▶ **WHAT TO PRODUCE**
Reproduced exactly, the lines from the start of the material through the line containing "最大トルク310Nm（31.6kgm）/2000-4300rpmを発生。いずれ" should be the whole answer, with pictures excluded.

*** RECORDS FOR PROCESSING Section Begins ***

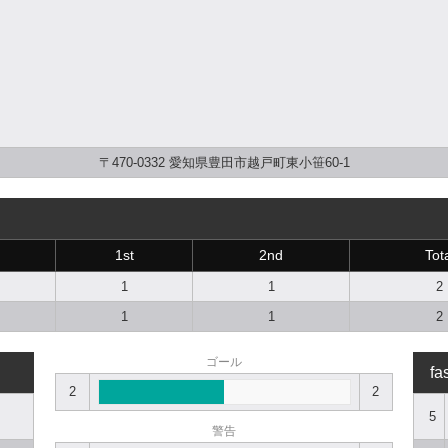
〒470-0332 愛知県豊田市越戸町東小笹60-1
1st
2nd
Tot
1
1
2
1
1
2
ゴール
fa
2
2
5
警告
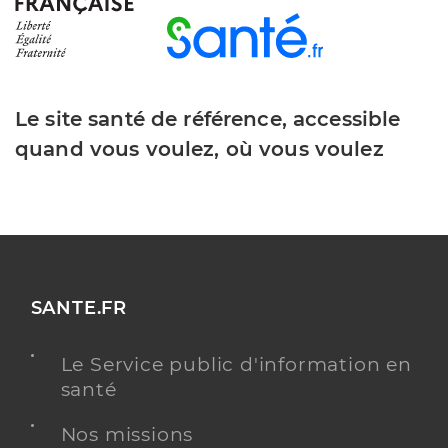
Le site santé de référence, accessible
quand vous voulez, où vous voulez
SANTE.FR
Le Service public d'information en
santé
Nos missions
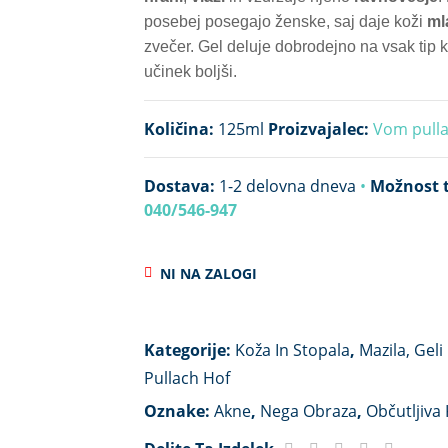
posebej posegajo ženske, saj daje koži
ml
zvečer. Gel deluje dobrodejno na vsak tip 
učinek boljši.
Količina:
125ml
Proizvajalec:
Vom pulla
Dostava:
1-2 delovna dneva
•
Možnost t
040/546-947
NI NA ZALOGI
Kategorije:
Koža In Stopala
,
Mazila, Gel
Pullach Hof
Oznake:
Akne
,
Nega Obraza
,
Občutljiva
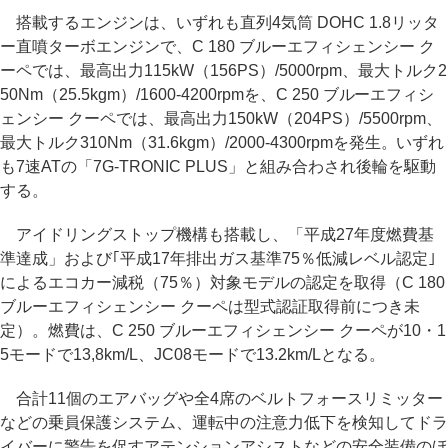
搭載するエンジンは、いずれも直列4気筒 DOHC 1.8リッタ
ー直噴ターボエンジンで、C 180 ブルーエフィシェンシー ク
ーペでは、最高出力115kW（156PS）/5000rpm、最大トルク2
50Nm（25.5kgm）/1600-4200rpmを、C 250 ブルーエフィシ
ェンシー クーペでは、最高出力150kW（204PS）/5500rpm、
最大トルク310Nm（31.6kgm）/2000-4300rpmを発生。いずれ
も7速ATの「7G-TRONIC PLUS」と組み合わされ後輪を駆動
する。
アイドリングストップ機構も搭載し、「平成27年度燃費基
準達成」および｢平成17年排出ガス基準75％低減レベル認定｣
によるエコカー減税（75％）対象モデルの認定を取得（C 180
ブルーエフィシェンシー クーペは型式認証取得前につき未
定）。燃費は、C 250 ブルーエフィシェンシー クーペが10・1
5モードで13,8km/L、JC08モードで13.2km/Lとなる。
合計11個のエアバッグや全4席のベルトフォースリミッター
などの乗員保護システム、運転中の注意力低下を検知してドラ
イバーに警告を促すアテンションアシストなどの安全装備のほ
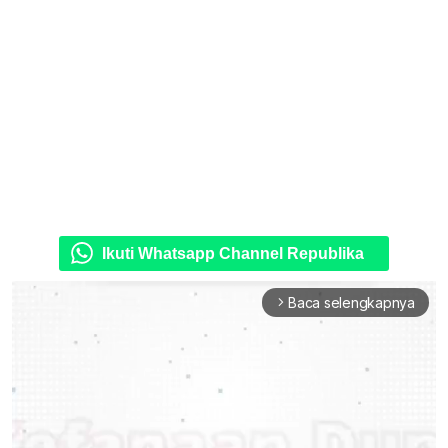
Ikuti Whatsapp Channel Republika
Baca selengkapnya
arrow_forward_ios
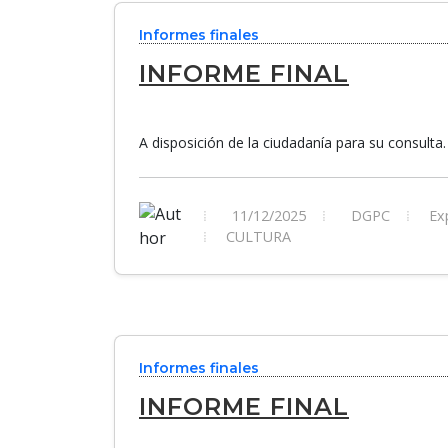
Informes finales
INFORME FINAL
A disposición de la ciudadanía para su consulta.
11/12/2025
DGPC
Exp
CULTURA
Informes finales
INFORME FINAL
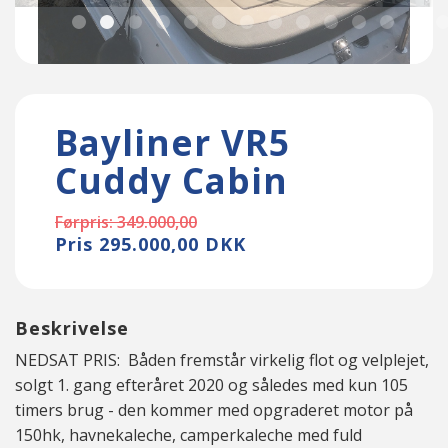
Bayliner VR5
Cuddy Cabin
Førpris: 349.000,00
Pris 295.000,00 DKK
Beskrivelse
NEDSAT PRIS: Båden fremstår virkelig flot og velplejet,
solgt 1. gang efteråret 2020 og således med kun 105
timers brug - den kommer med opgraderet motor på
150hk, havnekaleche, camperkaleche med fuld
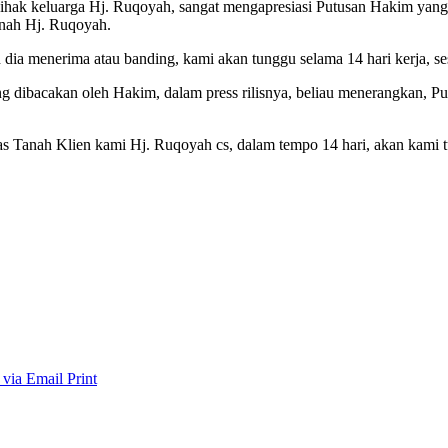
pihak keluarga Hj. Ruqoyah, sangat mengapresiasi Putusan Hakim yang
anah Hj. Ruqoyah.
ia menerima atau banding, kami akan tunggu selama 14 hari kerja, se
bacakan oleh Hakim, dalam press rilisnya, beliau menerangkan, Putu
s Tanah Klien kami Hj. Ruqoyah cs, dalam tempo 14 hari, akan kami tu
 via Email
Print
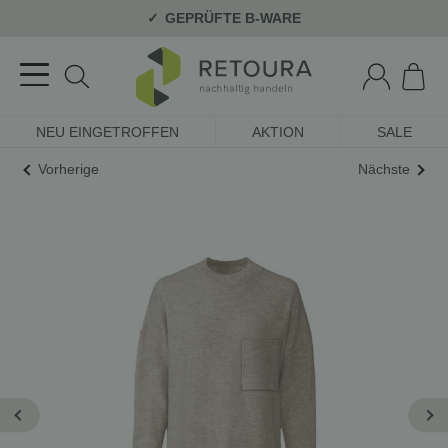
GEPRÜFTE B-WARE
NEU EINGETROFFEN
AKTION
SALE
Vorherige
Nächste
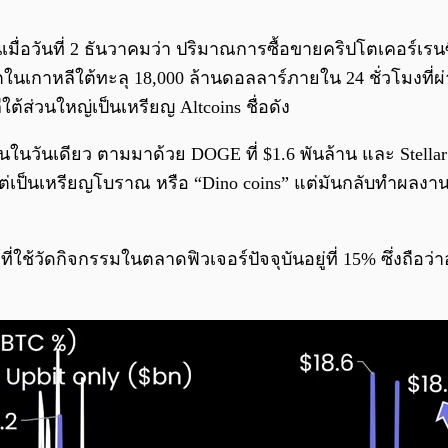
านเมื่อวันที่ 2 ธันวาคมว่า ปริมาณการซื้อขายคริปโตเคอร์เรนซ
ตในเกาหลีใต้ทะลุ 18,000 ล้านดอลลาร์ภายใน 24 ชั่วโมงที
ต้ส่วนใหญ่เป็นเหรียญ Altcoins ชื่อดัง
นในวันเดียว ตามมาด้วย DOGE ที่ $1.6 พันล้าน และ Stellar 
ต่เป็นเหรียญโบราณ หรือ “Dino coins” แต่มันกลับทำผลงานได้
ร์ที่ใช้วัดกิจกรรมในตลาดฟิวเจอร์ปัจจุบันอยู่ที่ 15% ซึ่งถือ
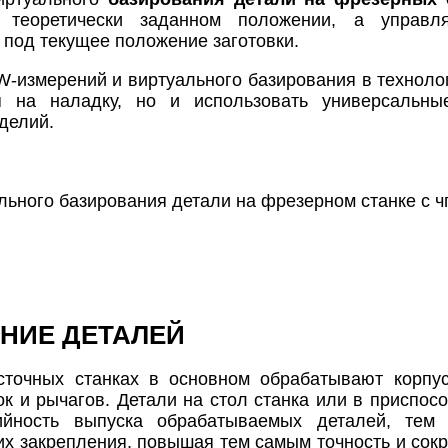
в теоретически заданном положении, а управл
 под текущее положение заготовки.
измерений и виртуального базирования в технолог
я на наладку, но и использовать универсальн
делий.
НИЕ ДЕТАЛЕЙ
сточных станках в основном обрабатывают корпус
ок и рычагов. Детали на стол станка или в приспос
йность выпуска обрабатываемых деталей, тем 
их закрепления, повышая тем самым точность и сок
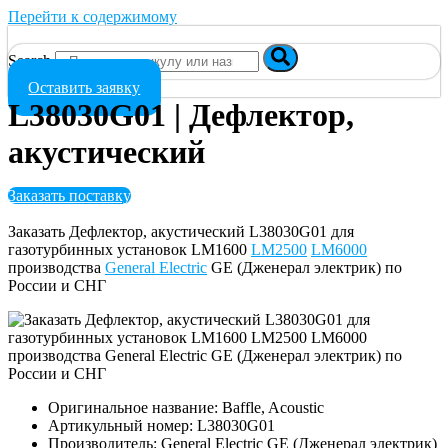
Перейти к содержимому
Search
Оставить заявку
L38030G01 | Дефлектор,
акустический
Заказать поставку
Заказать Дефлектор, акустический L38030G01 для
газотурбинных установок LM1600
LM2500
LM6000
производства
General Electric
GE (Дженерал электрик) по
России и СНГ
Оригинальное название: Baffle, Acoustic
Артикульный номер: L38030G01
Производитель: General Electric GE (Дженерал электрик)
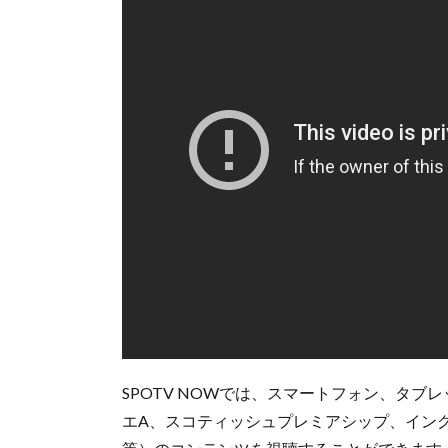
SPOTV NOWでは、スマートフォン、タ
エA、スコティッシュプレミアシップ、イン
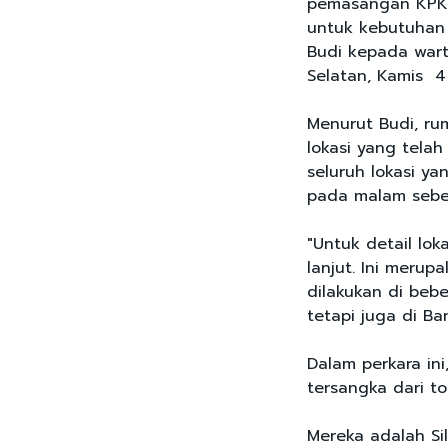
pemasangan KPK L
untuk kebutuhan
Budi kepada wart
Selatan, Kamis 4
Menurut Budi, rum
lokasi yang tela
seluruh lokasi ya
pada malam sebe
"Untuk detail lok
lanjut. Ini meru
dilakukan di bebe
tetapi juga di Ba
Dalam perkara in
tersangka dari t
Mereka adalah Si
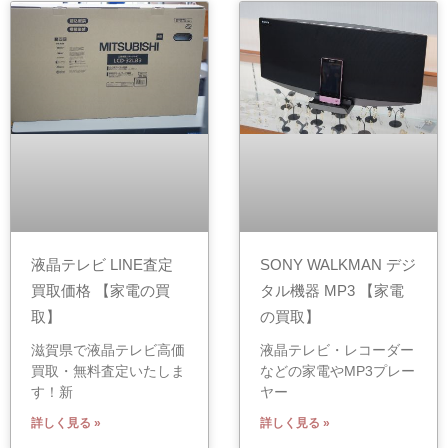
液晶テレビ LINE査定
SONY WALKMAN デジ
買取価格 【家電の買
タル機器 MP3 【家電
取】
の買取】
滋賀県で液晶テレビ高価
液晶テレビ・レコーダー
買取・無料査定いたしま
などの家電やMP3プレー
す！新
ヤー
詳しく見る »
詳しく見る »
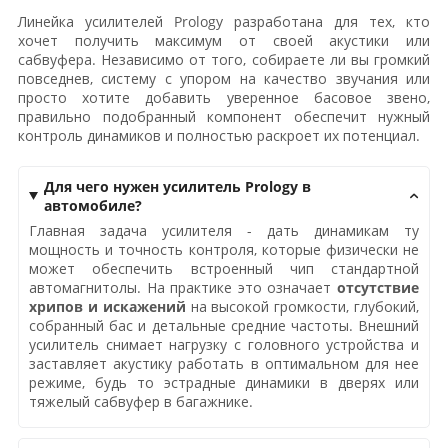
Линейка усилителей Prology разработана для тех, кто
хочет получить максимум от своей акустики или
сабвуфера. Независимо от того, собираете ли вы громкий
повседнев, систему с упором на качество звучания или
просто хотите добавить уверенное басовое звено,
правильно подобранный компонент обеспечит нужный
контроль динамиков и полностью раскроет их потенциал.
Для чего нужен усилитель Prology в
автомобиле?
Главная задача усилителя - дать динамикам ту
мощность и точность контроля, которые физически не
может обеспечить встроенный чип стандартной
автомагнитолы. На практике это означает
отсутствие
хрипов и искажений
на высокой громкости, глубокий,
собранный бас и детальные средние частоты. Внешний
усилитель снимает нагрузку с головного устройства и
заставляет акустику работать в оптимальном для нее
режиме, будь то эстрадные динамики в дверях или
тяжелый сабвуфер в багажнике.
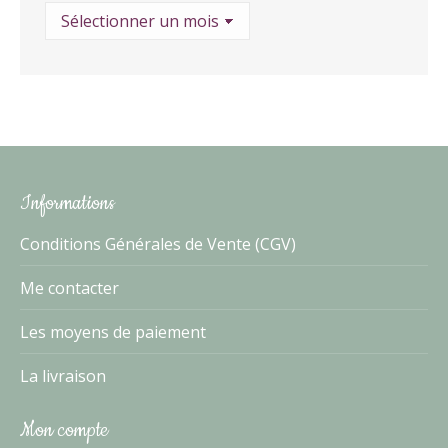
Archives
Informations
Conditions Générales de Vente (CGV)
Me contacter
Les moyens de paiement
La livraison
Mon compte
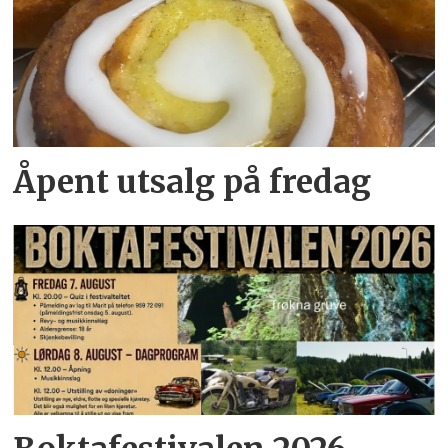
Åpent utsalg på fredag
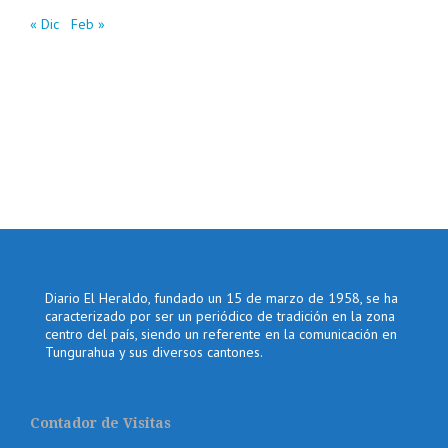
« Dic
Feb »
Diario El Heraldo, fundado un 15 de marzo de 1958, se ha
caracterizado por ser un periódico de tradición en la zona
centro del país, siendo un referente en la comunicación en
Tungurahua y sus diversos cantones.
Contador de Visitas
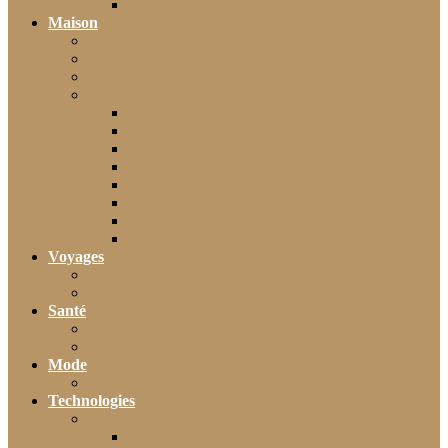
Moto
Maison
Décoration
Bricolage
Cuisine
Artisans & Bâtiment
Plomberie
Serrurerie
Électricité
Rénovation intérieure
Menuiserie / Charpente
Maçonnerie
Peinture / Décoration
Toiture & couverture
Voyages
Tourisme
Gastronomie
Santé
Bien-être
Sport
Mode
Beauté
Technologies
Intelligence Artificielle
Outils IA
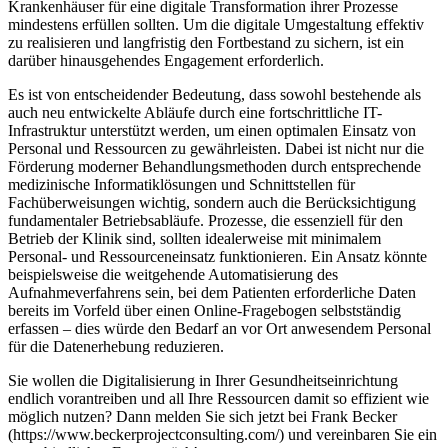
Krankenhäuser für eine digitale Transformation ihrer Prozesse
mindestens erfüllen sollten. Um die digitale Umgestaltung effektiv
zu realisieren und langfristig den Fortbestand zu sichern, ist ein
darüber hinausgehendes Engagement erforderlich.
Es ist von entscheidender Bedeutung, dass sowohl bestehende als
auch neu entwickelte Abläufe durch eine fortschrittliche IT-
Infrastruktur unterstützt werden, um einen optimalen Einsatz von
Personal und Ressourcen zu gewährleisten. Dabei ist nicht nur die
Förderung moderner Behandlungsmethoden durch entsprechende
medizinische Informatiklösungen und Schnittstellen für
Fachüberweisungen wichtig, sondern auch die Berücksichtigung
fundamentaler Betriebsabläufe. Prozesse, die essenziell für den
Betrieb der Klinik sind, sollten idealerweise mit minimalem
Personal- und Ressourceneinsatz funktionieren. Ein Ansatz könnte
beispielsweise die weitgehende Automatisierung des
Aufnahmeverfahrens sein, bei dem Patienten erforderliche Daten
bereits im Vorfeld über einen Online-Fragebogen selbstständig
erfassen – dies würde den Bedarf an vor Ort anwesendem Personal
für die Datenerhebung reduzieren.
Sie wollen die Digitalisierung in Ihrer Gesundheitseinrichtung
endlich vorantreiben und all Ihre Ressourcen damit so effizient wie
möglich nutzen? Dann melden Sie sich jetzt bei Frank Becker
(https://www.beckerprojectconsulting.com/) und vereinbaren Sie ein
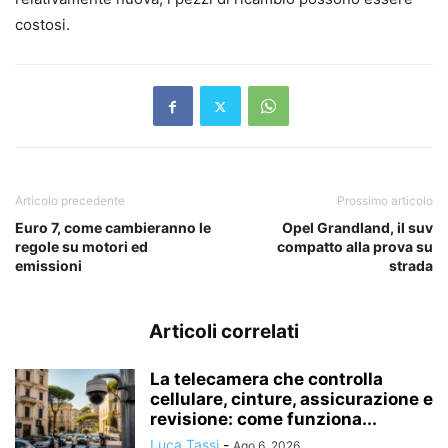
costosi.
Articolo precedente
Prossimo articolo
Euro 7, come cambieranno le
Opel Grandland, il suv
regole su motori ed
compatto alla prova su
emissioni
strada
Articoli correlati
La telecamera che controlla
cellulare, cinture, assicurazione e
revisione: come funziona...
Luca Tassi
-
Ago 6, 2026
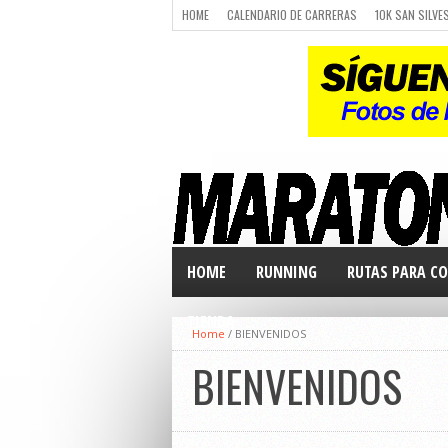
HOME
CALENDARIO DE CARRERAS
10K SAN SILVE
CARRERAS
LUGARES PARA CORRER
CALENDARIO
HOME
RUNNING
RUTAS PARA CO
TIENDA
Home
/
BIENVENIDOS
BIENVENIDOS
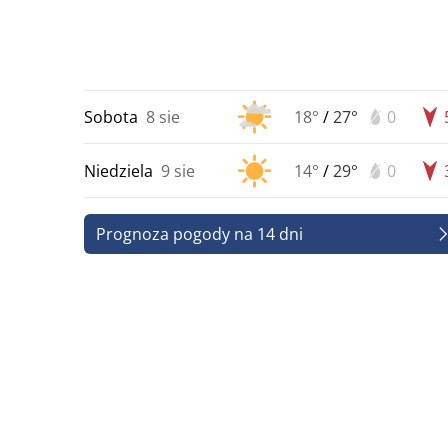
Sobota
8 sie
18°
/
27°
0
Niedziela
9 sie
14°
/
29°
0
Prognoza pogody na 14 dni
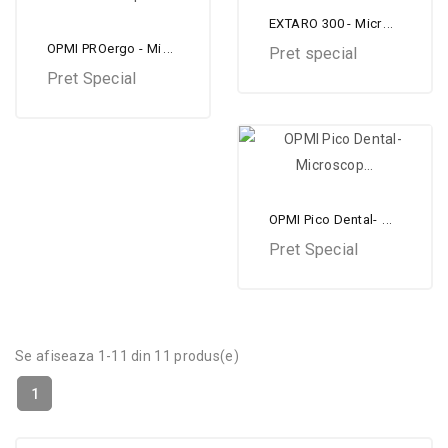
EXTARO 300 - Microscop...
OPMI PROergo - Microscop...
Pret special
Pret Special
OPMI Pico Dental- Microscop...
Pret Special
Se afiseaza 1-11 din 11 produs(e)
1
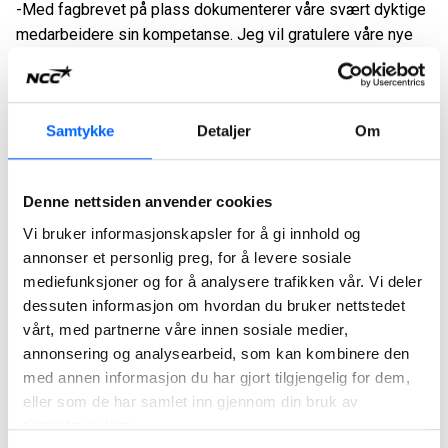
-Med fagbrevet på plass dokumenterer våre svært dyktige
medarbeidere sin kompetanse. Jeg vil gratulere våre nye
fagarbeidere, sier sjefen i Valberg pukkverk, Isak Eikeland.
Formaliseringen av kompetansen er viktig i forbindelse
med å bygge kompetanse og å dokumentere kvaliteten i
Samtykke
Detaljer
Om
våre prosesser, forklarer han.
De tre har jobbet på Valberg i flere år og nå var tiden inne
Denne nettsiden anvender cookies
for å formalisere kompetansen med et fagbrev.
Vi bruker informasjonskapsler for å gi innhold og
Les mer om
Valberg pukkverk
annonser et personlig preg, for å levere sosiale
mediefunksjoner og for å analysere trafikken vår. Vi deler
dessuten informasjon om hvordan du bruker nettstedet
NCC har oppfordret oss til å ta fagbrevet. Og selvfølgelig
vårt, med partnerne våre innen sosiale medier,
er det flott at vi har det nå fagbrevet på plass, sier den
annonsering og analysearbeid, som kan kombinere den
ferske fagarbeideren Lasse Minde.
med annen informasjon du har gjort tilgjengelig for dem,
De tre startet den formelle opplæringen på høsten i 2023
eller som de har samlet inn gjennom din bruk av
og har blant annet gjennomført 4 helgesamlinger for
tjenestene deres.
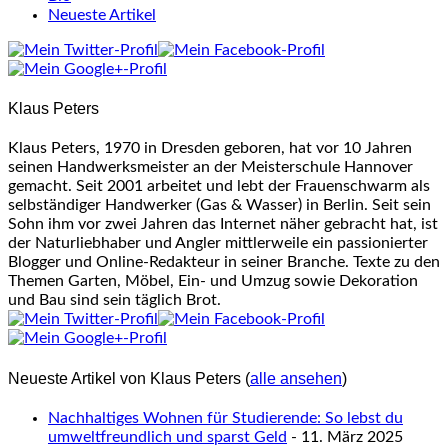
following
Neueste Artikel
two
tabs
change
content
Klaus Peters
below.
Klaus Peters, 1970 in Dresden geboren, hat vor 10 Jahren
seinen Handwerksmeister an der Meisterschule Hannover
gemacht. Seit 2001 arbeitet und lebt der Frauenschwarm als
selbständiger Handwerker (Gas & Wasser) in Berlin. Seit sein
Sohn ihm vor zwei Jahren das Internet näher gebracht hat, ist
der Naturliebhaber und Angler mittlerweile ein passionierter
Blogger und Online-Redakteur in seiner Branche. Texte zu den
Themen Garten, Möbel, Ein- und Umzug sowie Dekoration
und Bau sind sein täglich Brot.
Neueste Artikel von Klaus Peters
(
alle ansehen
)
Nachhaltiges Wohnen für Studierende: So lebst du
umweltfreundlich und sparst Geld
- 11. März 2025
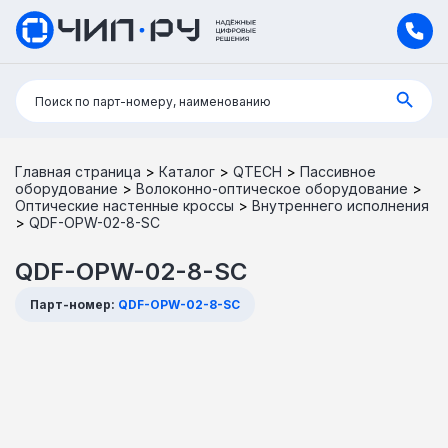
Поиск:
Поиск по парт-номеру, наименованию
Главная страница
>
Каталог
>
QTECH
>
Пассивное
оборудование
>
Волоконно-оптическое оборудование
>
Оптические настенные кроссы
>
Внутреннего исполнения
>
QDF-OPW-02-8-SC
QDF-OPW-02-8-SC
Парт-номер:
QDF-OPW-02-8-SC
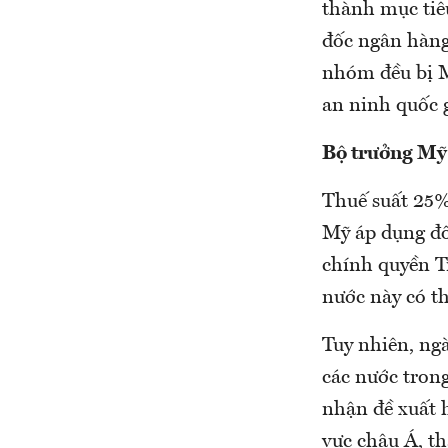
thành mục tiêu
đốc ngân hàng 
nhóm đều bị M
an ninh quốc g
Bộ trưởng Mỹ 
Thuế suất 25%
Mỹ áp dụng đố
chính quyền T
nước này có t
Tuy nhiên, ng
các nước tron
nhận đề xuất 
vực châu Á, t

*** RECORDS FOR PROCESSING Section Ends ***

▶ **RESPONSE TO THE TASK**
〒470-0332 愛知県豊田市越戸町東小笹60-1
1st
2nd
Tot
1
1
2
1
1
2
ゴール
fa
2
2
5
警告
Le site santé de référence, accessible
quand vous voulez, où vous voulez
SANTE.FR
Le Service public d'information en
santé
Nos missions
posebej posegajo ženske, saj daje koži
ml
zvečer. Gel deluje dobrodejno na vsak tip 
učinek boljši.
Količina:
125ml
Proizvajalec:
Vom pulla
Dostava:
1-2 delovna dneva
•
Možnost t
040/546-947
NI NA ZALOGI
Kategorije:
Koža In Stopala
,
Mazila, Gel
Pullach Hof
Oznake:
Akne
,
Nega Obraza
,
Občutljiva
搭載するエンジンは、いずれも直列4気筒 DOHC 1.8リッタ
ー直噴ターボエンジンで、C 180 ブルーエフィシェンシー ク
ーペでは、最高出力115kW（156PS）/5000rpm、最大トルク2
50Nm（25.5kgm）/1600-4200rpmを、C 250 ブルーエフィシ
ェンシー クーペでは、最高出力150kW（204PS）/5500rpm、
最大トルク310Nm（31.6kgm）/2000-4300rpmを発生。いずれ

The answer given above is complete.